To be done: In the workshop blog below, write out the passage between "I dont think" and "finish, then reassembled..............................", inclusive, swapping "motor" for "engine".

Supplied text:
---

Saturday, February 21, 2009

F/C "Hemi" random pics

I dont think I can explain how I built the motor.......it's made completely from wood with a few exceptions.....I'm steady adding details to it, should be ready for paint before too long....




Almost every piece is built to come apart for final finish, then reassembled..............................
Approximate size without the Headers: 14"t x 12"w x 12"l.....overall width is 28"





Friday, February 20, 2009

"Battleship Trailer"

I started this project with absolutely no plan whatsoever. All I really new was that it had to fit the boat and it had to roll. It turned out to be a beautiful piece of work that is also quite functional.

Using 1 1/4" angled steel I welded up a rectangular shape to fit the length and width of the boat. At this point I was thinking basic boat trailer. I robbed the go cart tires and wheels from another project and welded up an Axle with carrier bearings to make it roll. Plywood formers were cut to fit the contour of the Hull. During a particular evening of Beer drinkin', my buddy Bob and I were kicking around the idea of making some fenders......"Lets build some out of Aluminum"......okay..

Using flat aluminum stock we cut three pieces for each fender. The side pieces were the dia. that we needed, and the width was tack welded to the sides to create the shape of the fender. This was as far as we got. It was now a functioning trailer that I could move around while I continued work on the boat itself. This is how it sat for a couple of years.........When I finally found the inspiration to finish it, there was quite a bit of Aluminum welding still to be done. Although I welded the entire framework for the trailer, I don't have the equipment or the knowledge to do Aluminum. Not too many people are capable of this type of work, even if they say they are....From start to finish, four different people welded on these fenders before they were complete..........

The next step was to do the finish work.....this is were everything changed.....after a week of grinding, sanding and polishing, these fenders were as slick as a piece of jewelry!!!...Now I'm getting a glimpse of how cool this trailer can be. All the welds on the trailer were ground and finished, then prepped for paint. I chose the bright red to contrast with the dreary grays that the ship is painted. After all the finish work was complete, it was reassembled with stainless hardware, then hand pinstriped and lettered to add some finishing touches to it.


I'm always amazed at how these projects tend to take on a life of their own once they're started. In the beginning, I never imagined this to be anything more than a simple boat trailer.....needless to say I am quite surprised with the end result........







Tuesday, February 17, 2009

"Structural components"

As this project progressed I realized there were some areas that were going to carry most of the weight of the car. The bracket that holds the body to the chassis, and the front axle needed to be much stronger than anything I could have built from wood. In this case, I decided to use steel tubing for strength, and to keep a somewhat scale appearance.
I built the front axle from wood as a mockup to give me some kind of idea what it would take to build it with the necessary structural integrity. After some trial and error, I settled on 3/4" steel tubing. Instead of trying to bend the tubing, it was much easier to cut all the pieces and then simply weld them together. All the welding on these parts was done by my buddy Bob, who, when he's not "shuckin' corn" is one of the best fabricators that I know.....

---

Data listing:
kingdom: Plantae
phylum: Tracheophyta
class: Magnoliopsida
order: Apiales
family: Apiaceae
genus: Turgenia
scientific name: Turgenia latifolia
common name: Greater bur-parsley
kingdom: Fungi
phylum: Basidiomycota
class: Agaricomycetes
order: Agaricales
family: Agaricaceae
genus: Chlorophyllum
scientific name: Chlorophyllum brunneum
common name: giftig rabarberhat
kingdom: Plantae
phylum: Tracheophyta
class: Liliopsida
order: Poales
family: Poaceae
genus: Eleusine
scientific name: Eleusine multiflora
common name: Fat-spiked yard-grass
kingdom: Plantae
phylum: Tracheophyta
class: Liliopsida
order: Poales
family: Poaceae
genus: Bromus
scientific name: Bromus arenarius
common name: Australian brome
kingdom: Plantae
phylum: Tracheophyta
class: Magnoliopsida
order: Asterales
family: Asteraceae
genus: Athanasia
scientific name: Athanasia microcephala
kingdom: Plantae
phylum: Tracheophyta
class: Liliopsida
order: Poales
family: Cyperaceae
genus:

---

Final result:
I dont think I can explain how I built the engine.......it's made completely from wood with a few exceptions.....I'm steady adding details to it, should be ready for paint before too long....




Almost every piece is built to come apart for final finish, then reassembled..............................